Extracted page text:
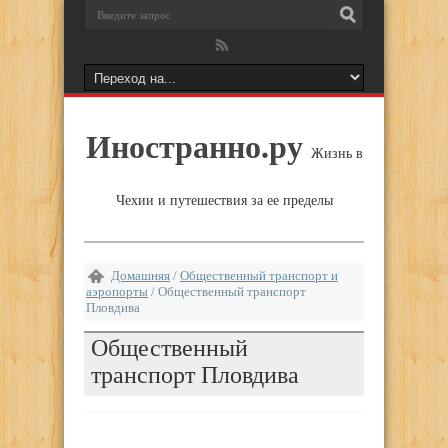
Иностранно.ру
Жизнь в
Чехии и путешествия за ее пределы
Домашняя
/
Общественный транспорт и
аэропорты
/
Общественный транспорт
Пловдива
Общественный
транспорт Пловдива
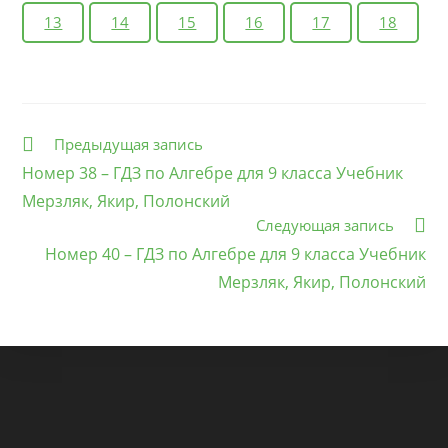
13
14
15
16
17
18
Еще
Предыдущая запись
статьи
Номер 38 – ГДЗ по Алгебре для 9 класса Учебник
Мерзляк, Якир, Полонский
Следующая запись
Номер 40 – ГДЗ по Алгебре для 9 класса Учебник
Мерзляк, Якир, Полонский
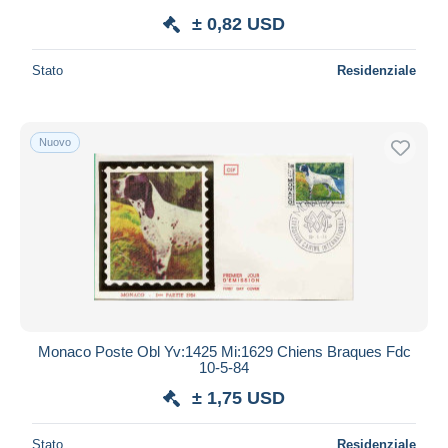
± 0,82 USD
Stato
Residenziale
Nuovo
Monaco Poste Obl Yv:1425 Mi:1629 Chiens Braques Fdc
10-5-84
± 1,75 USD
Stato
Residenziale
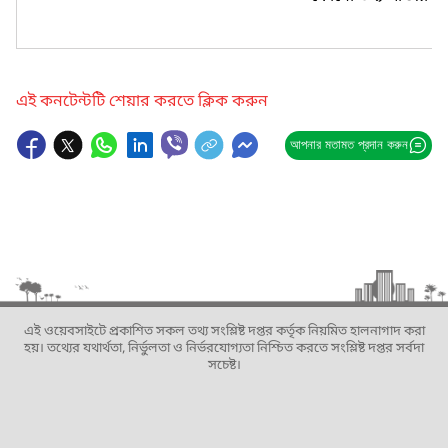
এই কনটেন্টটি শেয়ার করতে ক্লিক করুন
আপনার মতামত প্রদান করুন
এই ওয়েবসাইটে প্রকাশিত সকল তথ্য সংশ্লিষ্ট দপ্তর কর্তৃক নিয়মিত হালনাগাদ করা
হয়। তথ্যের যথার্থতা, নির্ভুলতা ও নির্ভরযোগ্যতা নিশ্চিত করতে সংশ্লিষ্ট দপ্তর সর্বদা
সচেষ্ট।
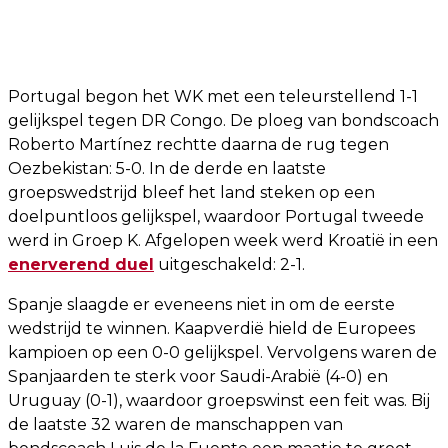
Portugal begon het WK met een teleurstellend 1-1
gelijkspel tegen DR Congo. De ploeg van bondscoach
Roberto Martínez rechtte daarna de rug tegen
Oezbekistan: 5-0. In de derde en laatste
groepswedstrijd bleef het land steken op een
doelpuntloos gelijkspel, waardoor Portugal tweede
werd in Groep K. Afgelopen week werd Kroatië in een
enerverend duel
uitgeschakeld: 2-1.
Spanje slaagde er eveneens niet in om de eerste
wedstrijd te winnen. Kaapverdië hield de Europees
kampioen op een 0-0 gelijkspel. Vervolgens waren de
Spanjaarden te sterk voor Saudi-Arabië (4-0) en
Uruguay (0-1), waardoor groepswinst een feit was. Bij
de laatste 32 waren de manschappen van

**Directions for this task**. Recast every line of text from the records as a Markdown table with the columns "No." and "Text," numbering the rows in order and skipping blank lines. Leave the pictures out of the table.

**Task response**.
| No. | Text |
|---|---|
| 1 | Иностранно.ру |
| 2 | Жизнь в |
| 3 | Чехии и путешествия за ее пределы |
| 4 | Домашняя |
| 5 | / |
| 6 | Общественный транспорт и |
| 7 | аэропорты |
| 8 | / |
| 9 | Общественный транспорт |
| 10 | Пловдива |
| 11 | Общественный |
| 12 | транспорт Пловдива |
| 13 | 13 |
| 14 | 14 |
| 15 | 15 |
| 16 | 16 |
| 17 | 17 |
| 18 | 18 |
| 19 | Еще |
| 20 | Предыдущая запись |
| 21 | статьи |
| 22 | Номер 38 – ГДЗ по Алгебре для 9 класса Учебник |
| 23 | Мерзляк, Якир, Полонский |
| 24 | Следующая запись |
| 25 | Номер 40 – ГДЗ по Алгебре для 9 класса Учебник |
| 26 | Мерзляк, Якир, Полонский |
| 27 | ± 0,82 USD |
| 28 | Stato |
| 29 | Residenziale |
| 30 | Nuovo |
| 31 | Monaco Poste Obl Yv:1425 Mi:1629 Chiens Braques Fdc |
| 32 | 10-5-84 |
| 33 | ± 1,75 USD |
| 34 | Stato |
| 35 | Residenziale |
| 36 | এই কনটেন্টটি শেয়ার করতে ক্লিক করুন |
| 37 | আপনার মতামত প্রদান করুন |
| 38 | এই ওয়েবসাইটে প্রকাশিত সকল তথ্য সংশ্লিষ্ট দপ্তর কর্তৃক নিয়মিত হালনাগাদ করা |
| 39 | হয়। তথ্যের যথার্থতা, নির্ভুলতা ও নির্ভরযোগ্যতা নিশ্চিত করতে সংশ্লিষ্ট দপ্তর সর্বদা |
| 40 | সচেষ্ট। |
| 41 | Portugal begon het WK met een teleurstellend 1-1 |
| 42 | gelijkspel tegen DR Congo. De ploeg van bondscoach |
| 43 | Roberto Martínez rechtte daarna de rug tegen |
| 44 | Oezbekistan: 5-0. In de derde en laatste |
| 45 | groepswedstrijd bleef het land steken op een |
| 46 | doelpuntloos gelijkspel, waardoor Portugal tweede |
| 47 | werd in Groep K. Afgelopen week werd Kroatië in een |
| 48 | enerverend duel |
| 49 | uitgeschakeld: 2-1. |
| 50 | Spanje slaagde er eveneens niet in om de eerste |
| 51 | wedstrijd te winnen. Kaapverdië hield de Europees |
| 52 | kampioen op een 0-0 gelijkspel. Vervolgens waren de |
| 53 | Spanjaarden te sterk voor Saudi-Arabië (4-0) en |
| 54 | Uruguay (0-1), waardoor groepswinst een feit was. Bij |
| 55 | de laatste 32 waren de manschappen van |